Stock Price Valuations

  • Current Price - 38.39
  • 5 year low p/e - 16.6
  • Current p/e (ttm) - 8.4
  • Current p/e (forward) - 9
  • 5 year high yield - 5.3%
  • Current yield - 5.1%


There is no doubt investors have priced the fear of patent expiration into this stock. LLY is selling at only 8.4x last year's earnings, a number which has been steadily decreasing over the years. Looking back as far as 2001, the stock was trading at p/e's from the upper 20s into the upper 30s. This number then dipped into the lower 20s, the teens, and now single digits. In addition, the yield has exploded, from a low of 1.2% in 2001 to a high of 7.2% in 2009. Investors are worried, and are demanding a great price and high yield to take on the risk.
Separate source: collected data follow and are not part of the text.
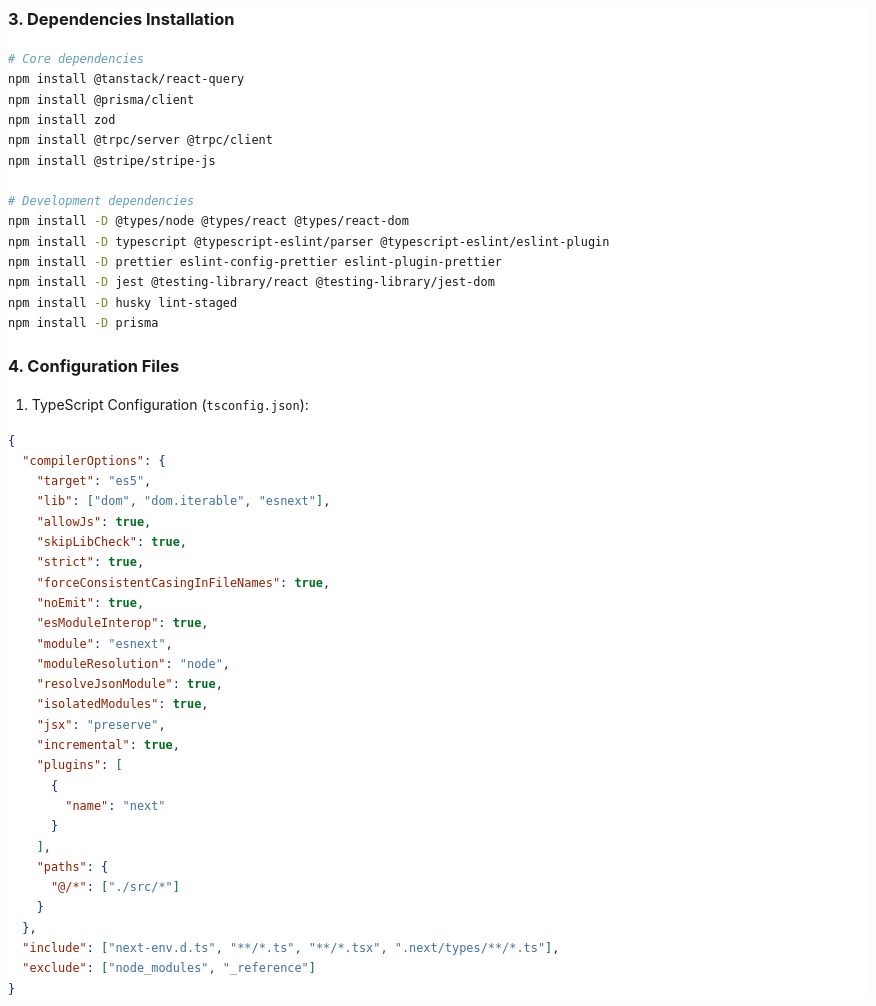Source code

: ### 3. Dependencies Installation

```bash
# Core dependencies
npm install @tanstack/react-query
npm install @prisma/client
npm install zod
npm install @trpc/server @trpc/client
npm install @stripe/stripe-js

# Development dependencies
npm install -D @types/node @types/react @types/react-dom
npm install -D typescript @typescript-eslint/parser @typescript-eslint/eslint-plugin
npm install -D prettier eslint-config-prettier eslint-plugin-prettier
npm install -D jest @testing-library/react @testing-library/jest-dom
npm install -D husky lint-staged
npm install -D prisma
```

### 4. Configuration Files

1. TypeScript Configuration (`tsconfig.json`):
```json
{
  "compilerOptions": {
    "target": "es5",
    "lib": ["dom", "dom.iterable", "esnext"],
    "allowJs": true,
    "skipLibCheck": true,
    "strict": true,
    "forceConsistentCasingInFileNames": true,
    "noEmit": true,
    "esModuleInterop": true,
    "module": "esnext",
    "moduleResolution": "node",
    "resolveJsonModule": true,
    "isolatedModules": true,
    "jsx": "preserve",
    "incremental": true,
    "plugins": [
      {
        "name": "next"
      }
    ],
    "paths": {
      "@/*": ["./src/*"]
    }
  },
  "include": ["next-env.d.ts", "**/*.ts", "**/*.tsx", ".next/types/**/*.ts"],
  "exclude": ["node_modules", "_reference"]
}
```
Even with the plans they have to combat the dreaded "Years YZ", which includes the loss of patents on Zyprexa, Cymbalta, and Humalog, the company is still in a dire position. Together, these drugs account for over half of LLY's revenue stream. Without a blockbuster new drug to fill the void, the troubles are very real, and unlikely to be offset by worldwide growth and animal pharma. For investors, this may be a good time to look into the generic companies like Teva (NASDAQ:TEVA), which stand to reap the benefits of these patent expirations.

The stock is currently trading near a 52 week high, where it carries a 5.1% yield after getting a boost from the recent FDA decision to approve Tradjenta, a type 2 Diabetes medication. Does Eli Lilly have enough promise in it's pipeline for a strong recovery? We will have to wait and see, but while we do I'll sit this one out.

Disclosure: I have no positions in any stocks mentioned, and no plans to initiate any positions within the next 72 hours.